Avid bought Sibelius in 2006 from its founders Ben and Jonathan Finn. On Twitter, Sibelius Senior Product Manager Daniel Spreadbury confirmed the closure of the UK office and that development is moving elsewhere. It is still unknown what this means for Sibelius’s UK staff.

When asked how Sibelius connects to Avid’s stated focus on enterprise and professional customers, Bruce said, “Sibelius is widely used by our Media Enterprise customers (broadcast, film and others), educational customers, and Post/Pro, and is regarded as the de facto professional platform for writing, playing, printing and sharing music.”

On Tuesday Avid conducted a conference call with slides to announce the sales, and subsequently posted the slide deck. The slides outline Avid’s focus on professional post-production customers and a more streamlined set of products. The slides make no mention of Sibelius.

Composers took to social media to share their concerns and request information from the company.

Twitter Discussion of Sibelius

Sibelius Senior Product Manager Daniel Spreadbury, Avid representative Marianna Montague, and composer Melissa Dunphy comment on this week’s Avid news.

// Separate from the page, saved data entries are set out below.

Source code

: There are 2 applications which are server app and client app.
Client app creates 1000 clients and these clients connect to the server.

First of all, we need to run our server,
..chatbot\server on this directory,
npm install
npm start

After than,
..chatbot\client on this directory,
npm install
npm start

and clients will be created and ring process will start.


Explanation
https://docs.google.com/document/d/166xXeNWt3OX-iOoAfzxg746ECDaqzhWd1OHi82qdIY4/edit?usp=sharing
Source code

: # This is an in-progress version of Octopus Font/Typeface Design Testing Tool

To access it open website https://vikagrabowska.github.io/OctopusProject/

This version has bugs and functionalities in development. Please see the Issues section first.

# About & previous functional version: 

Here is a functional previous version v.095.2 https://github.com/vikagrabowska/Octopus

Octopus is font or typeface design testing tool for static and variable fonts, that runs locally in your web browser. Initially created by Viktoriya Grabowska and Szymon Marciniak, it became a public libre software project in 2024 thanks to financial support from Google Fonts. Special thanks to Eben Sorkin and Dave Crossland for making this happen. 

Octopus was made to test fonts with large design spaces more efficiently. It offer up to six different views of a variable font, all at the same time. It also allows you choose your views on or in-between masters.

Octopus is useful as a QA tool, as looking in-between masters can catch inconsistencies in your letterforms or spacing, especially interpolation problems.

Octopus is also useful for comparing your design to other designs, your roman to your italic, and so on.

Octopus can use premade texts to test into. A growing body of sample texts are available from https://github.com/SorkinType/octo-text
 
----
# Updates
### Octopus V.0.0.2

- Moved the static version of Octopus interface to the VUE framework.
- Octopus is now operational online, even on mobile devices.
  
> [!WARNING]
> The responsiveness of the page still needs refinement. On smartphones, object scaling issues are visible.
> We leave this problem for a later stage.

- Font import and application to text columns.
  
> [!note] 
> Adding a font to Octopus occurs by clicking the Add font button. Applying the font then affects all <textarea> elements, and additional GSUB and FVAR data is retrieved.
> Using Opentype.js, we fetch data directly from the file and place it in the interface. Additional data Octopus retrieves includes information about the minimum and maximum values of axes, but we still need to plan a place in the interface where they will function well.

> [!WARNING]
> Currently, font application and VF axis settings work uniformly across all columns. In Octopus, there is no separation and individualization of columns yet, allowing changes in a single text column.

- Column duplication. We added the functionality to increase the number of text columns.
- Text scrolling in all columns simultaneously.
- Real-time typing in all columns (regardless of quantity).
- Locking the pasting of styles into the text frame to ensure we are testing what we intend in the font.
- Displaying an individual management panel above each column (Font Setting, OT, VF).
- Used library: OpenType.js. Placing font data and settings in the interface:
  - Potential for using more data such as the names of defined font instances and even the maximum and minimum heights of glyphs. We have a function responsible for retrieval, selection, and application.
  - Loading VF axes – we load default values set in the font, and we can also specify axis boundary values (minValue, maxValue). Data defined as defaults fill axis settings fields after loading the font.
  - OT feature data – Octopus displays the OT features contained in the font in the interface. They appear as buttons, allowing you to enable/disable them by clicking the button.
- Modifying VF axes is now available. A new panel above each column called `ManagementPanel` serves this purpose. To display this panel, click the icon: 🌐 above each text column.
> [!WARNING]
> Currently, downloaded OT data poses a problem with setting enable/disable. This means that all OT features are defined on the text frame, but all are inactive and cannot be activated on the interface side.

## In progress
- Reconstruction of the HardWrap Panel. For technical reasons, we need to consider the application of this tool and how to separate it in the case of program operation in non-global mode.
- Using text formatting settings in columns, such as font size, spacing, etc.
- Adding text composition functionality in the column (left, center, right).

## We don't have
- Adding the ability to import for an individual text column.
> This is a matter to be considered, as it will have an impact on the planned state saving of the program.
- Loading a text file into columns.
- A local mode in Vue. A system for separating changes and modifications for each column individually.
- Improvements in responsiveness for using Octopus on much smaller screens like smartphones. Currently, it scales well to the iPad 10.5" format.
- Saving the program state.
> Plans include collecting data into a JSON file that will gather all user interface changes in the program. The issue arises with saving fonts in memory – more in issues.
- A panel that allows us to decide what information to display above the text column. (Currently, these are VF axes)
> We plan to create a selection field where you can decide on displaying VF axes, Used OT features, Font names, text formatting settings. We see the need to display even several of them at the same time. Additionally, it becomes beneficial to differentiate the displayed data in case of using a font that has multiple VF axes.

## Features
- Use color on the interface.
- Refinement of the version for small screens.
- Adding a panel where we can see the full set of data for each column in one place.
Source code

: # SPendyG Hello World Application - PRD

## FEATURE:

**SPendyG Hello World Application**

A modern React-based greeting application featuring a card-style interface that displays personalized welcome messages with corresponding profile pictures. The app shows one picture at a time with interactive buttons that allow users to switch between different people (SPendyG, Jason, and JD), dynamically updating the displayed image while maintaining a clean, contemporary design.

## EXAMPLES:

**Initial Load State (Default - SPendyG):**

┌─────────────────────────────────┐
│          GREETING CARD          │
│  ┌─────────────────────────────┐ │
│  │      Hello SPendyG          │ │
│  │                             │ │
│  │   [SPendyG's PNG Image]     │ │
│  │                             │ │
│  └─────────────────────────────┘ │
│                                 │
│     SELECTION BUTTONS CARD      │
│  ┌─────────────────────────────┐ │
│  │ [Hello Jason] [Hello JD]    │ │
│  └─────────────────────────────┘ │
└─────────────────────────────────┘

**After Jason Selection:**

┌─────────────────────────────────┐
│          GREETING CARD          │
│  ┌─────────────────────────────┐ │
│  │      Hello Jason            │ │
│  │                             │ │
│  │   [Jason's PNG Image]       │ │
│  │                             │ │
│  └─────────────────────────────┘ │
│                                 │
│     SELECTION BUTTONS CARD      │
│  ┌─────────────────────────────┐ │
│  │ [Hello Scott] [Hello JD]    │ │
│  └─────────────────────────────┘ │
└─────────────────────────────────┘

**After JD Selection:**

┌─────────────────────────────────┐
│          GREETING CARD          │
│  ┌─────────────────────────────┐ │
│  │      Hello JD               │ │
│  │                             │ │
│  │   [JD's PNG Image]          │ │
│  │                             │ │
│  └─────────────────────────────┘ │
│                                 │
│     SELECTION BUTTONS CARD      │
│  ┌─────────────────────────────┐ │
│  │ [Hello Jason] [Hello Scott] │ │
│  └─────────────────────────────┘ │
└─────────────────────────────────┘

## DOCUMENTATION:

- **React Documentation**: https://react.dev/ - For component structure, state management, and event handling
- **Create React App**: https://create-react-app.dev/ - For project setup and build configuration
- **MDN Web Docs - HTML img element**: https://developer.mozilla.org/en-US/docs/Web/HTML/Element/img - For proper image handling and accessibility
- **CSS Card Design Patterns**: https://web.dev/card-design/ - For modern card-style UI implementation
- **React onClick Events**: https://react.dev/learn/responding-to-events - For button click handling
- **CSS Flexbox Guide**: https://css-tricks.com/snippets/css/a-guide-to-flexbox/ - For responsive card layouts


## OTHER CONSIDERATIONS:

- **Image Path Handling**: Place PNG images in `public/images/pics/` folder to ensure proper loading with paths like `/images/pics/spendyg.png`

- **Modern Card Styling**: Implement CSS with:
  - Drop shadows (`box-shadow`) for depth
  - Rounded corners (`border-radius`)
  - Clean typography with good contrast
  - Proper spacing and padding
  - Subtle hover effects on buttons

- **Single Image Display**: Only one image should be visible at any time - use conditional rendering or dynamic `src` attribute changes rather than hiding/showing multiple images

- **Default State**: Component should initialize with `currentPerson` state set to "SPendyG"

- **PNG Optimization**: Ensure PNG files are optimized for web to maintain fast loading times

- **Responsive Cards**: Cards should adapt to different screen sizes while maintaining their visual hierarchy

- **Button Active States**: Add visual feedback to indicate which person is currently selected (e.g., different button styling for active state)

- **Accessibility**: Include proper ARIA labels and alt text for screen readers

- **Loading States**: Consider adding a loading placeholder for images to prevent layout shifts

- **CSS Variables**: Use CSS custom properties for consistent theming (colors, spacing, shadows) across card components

Storified by · Thu, Jul 05 2012 10:43:07

When the news broke, composer Melissa Dunphy took to twitter and was contacted by Avid representative Marianna Montague:
.@avidmarianna Why are we hearing that the UK office has been shut down? These are the people who made Sibelius as wonderful as it is.Melissa Dunphy
@mormolyke Sibelius is not part of the sale Avid announced. Sibelius stays w/ Avid and is an important brand & product moving forward.Marianna Montague
@mormolyke we have restructured ops including closing some facilities but this shouldn’t be confused w/ our commit 2 products like Sibelius.Marianna Montague
@avidmarianna Sibelius users are extremely concerned about this, especially since the UK office was the driving force behind Sibelius.Melissa Dunphy
@avidmarianna For many of us, UK developers are our point of contact – people whom we trust & talk to about improvements to the software.Melissa Dunphy
@avidmarianna Are you planning on issuing a statement re: what will happen to Sibelius development now that the main office has been closed?Melissa Dunphy
A little later in the day, and after an outpouring of supportive tweets from many composers, Sibelius’ Senior Product Manager, Daniel Spreadbury, took to Twitter himself, confirming part of the story.
Thanks to everybody who has expressed concern for me and my colleagues today. It means a lot!dspreadbury
@dspreadbury Did Avid divest Sibelius? Their own website and investor call replay doesn’t directly mention it one way or the other.Matt Erion
@Stonewing No divestment, but it is closing our office and moving development elsewhere. Future of everybody in our office is unclear.dspreadbury
@dspreadbury FWIW, your customer service and all-round awesomeness was a big reason I always raved about Sibelius. Thank you.Melissa Dunphy

(reporting contributed by Molly Sheridan and Kevin Clark)
Correction: An earlier version of this article misidentified Daniel Spreadbury as David Spreadbury. Thanks to commenter Hilton Cubbitt for pointing out the mistake. We apologize for the error.